The Fourth Circuit went on to find the other three statutory factors regarding the defense of fair use weighed in favor of Philpot. The photograph was creative, the Journal used an exact copy of nearly the entire photo, and the Journal’s infringing use could have an adverse impact on the potential market for the photo if their use became unrestricted and widespread. Id. at 11-14.
Publication
The Fourth Circuit also addressed the Journal’s contention that Philpot’s copyright registration was invalid because it was inaccurate.
The Journal argued that the photo had been published prior to Philpot registering the copyright. And because Philpot registered the photo as unpublished, the registration was inaccurate and therefore invalid.
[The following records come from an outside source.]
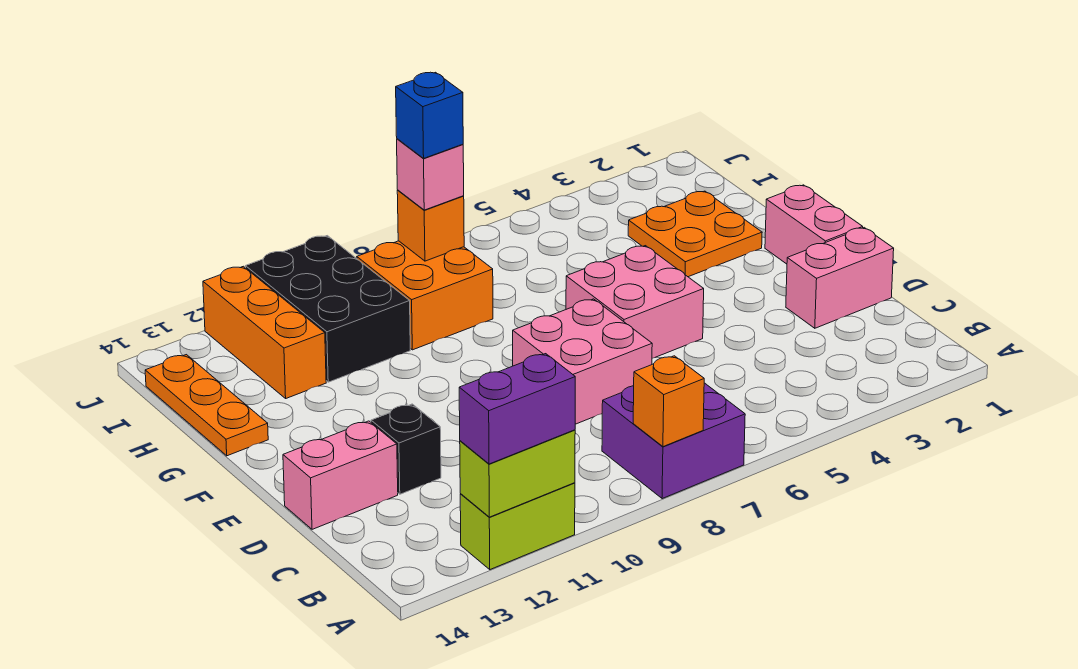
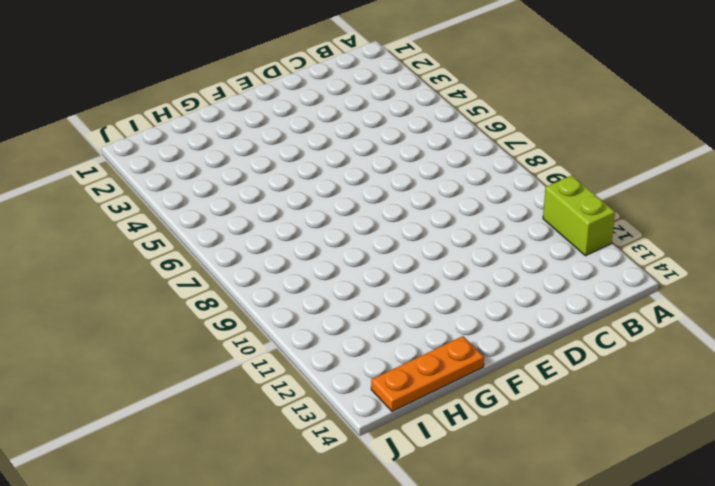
none -> purple brick A7:B8 level 1
none -> pink brick D1:D2 level 1
none -> pink brick D7:E8 level 1

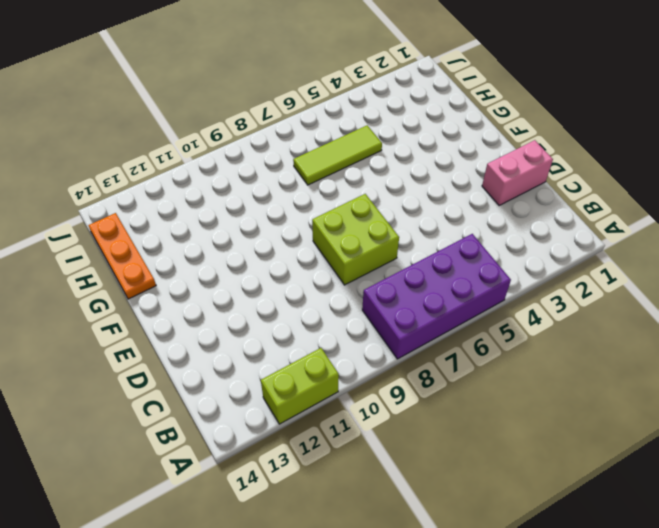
purple brick A5:B8 level 1 -> purple brick A7:B8 level 1
lime brick D7:E8 level 1 -> pink brick D7:E8 level 1
lime tile H5:H7 level 1 -> none
none -> black brick D12 level 1
none -> pink brick D13:D14 level 1
none -> pink brick E1:F1 level 1

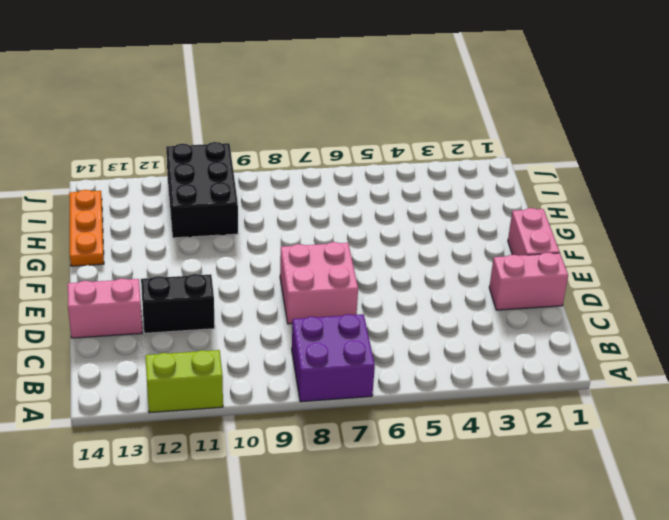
black brick D11:D12 level 1 -> black brick D12 level 1
none -> pink brick E5:F6 level 1
none -> orange plate G2:H3 level 1
none -> orange brick H8:I9 level 1

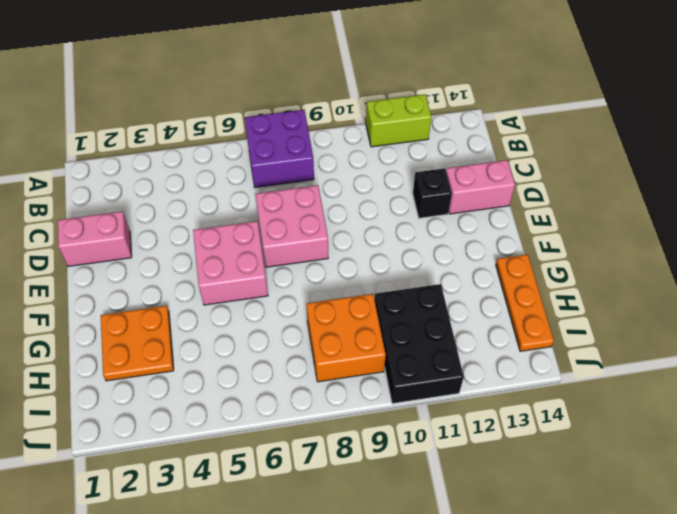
none -> pink brick E1:F1 level 1
none -> orange brick H12:J12 level 1
none -> orange brick A8 level 2

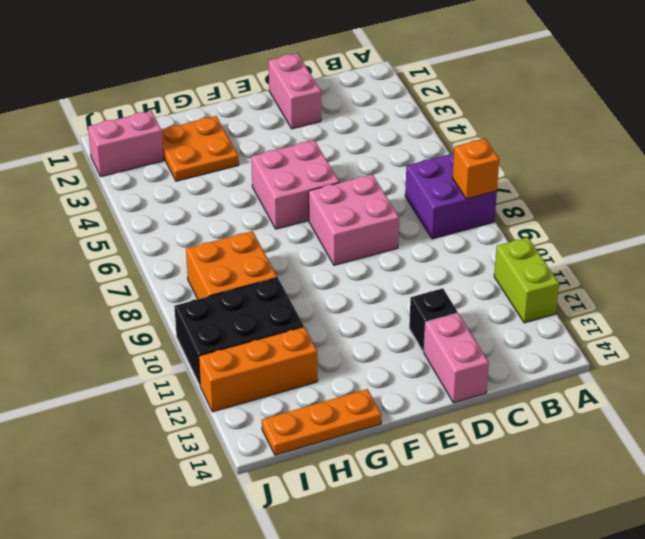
pink brick I2:J2 level 1 -> pink brick E1:F1 level 1
none -> lime brick A11:A12 level 2
none -> orange brick I8 level 2
none -> purple brick A11:A12 level 3

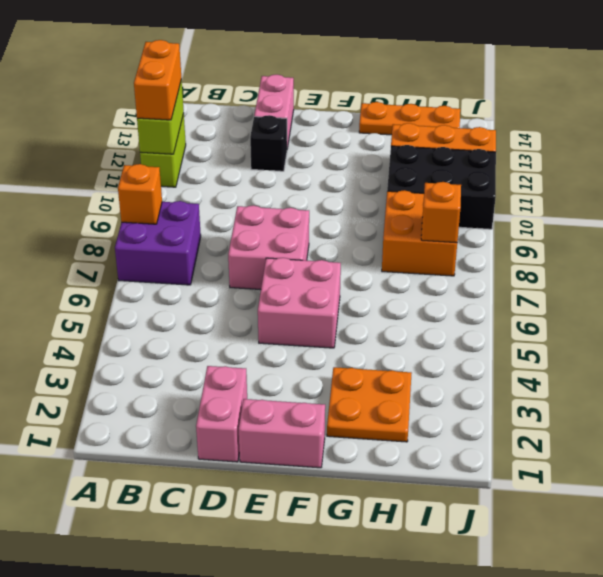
orange brick A11:A12 level 3 -> purple brick A11:A12 level 3
none -> pink brick I8 level 3
none -> blue brick I8 level 4

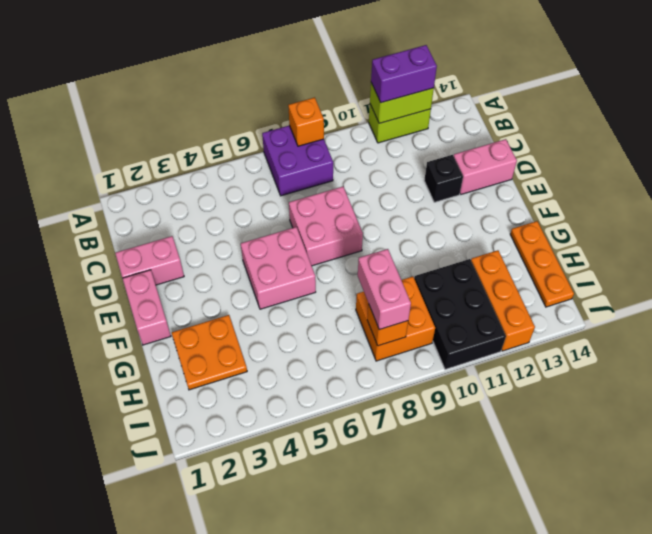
pink brick H8:I8 level 3 -> pink brick I8 level 3
none -> blue brick I8 level 4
Id. at 14. The Court cited two Ninth Circuit opinions in support of the proposition that published and unpublished works may not be registered together and if they are, it constitutes an inaccuracy which might jeopardize the validity of the registration. Id. at 16 (citing United Fabrics Int’l, Inc. v. C&J Wear, Inc., 630 F.3d 1255 (9th Cir. 2011), and Gold Value Int’l Textile, Inc. v. Sanctuary Clothing, LLC, 925 F.3d 1140 (9th Cir. 2019)).
This issue ultimately turned on whether Philpot’s agreement with AXS TV to view a catalogue of approximately one thousand of Philpot’s photos, which included the photo of Nugent, constituted publication. The Fourth Circuit ultimately held that Philpot’s agreement with AXS TV did not constitute publication of the photo. Philpot at 16.
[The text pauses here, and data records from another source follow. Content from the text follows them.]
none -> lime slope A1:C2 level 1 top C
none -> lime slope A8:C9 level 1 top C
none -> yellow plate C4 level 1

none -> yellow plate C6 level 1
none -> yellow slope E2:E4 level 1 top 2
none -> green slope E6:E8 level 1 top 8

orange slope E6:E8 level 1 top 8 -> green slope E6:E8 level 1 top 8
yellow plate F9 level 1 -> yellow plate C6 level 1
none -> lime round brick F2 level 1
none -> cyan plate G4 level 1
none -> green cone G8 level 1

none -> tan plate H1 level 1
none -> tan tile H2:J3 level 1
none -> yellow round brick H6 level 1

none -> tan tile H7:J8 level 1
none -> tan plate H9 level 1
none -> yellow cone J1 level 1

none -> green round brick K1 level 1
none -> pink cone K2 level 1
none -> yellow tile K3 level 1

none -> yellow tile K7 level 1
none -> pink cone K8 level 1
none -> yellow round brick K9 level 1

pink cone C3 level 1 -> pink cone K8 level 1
The Copyright Act defines publication as “the distribution of copies or phonorecords of a work to the public by sale or other transfer of ownership, or by rental, lease, or lending.” 17 U.S.C. § 101. The Act further specifics that “[t]he offering to distribute copies or phonorecords to a group of persons for purposes of further distribution, public performance, or public display, constitutes publication.” Id.
According to the Journal, Philpot offered to distribute the photo to AXS TV when it entered the agreement with them which occurred prior to registration. So even though the photo was not actually sent to AXS TV until after Philpot registered it, the Journal argued that the offer of distribution constituted publication. However, “publication” does not include distribution to a selected group of individuals for a limited purpose and without the right to further distribution. Philpot at 16-17 (quoting Warner Bros. Ent. v. X One X Prods., 644 F.3d 584, 593 (8th Cir. 2011)).
This is precisely the type of agreement Philpot had with AXS TV. Philpot’s agreement with AXS TV was only for them to view approximately one thousand of his photos from which they could choose twelve to license from him. AXS TV had no right of further distribution of any of the photos viewed. Only if they selected twelve photos could AXS TV then seek to obtain a license to distribute the photos. The Fourth Circuit concluded that the photo of Nugent was not published as a matter of law prior to Philpot registering the copyright and therefore the copyright registration was accurate and valid. Philpot at 22-23.
Conclusion
While copyright law has a long and rich history in the United States, it continues to evolve along with the ever-growing number of creative artists in our society. There has been significant debate in the arts community as to whether the Supreme Court’s decision in Warhol will be helpful or harmful to artists and creative expression in our society. It is good to see the Fourth Circuit apply the Warhol case favor of protecting artists.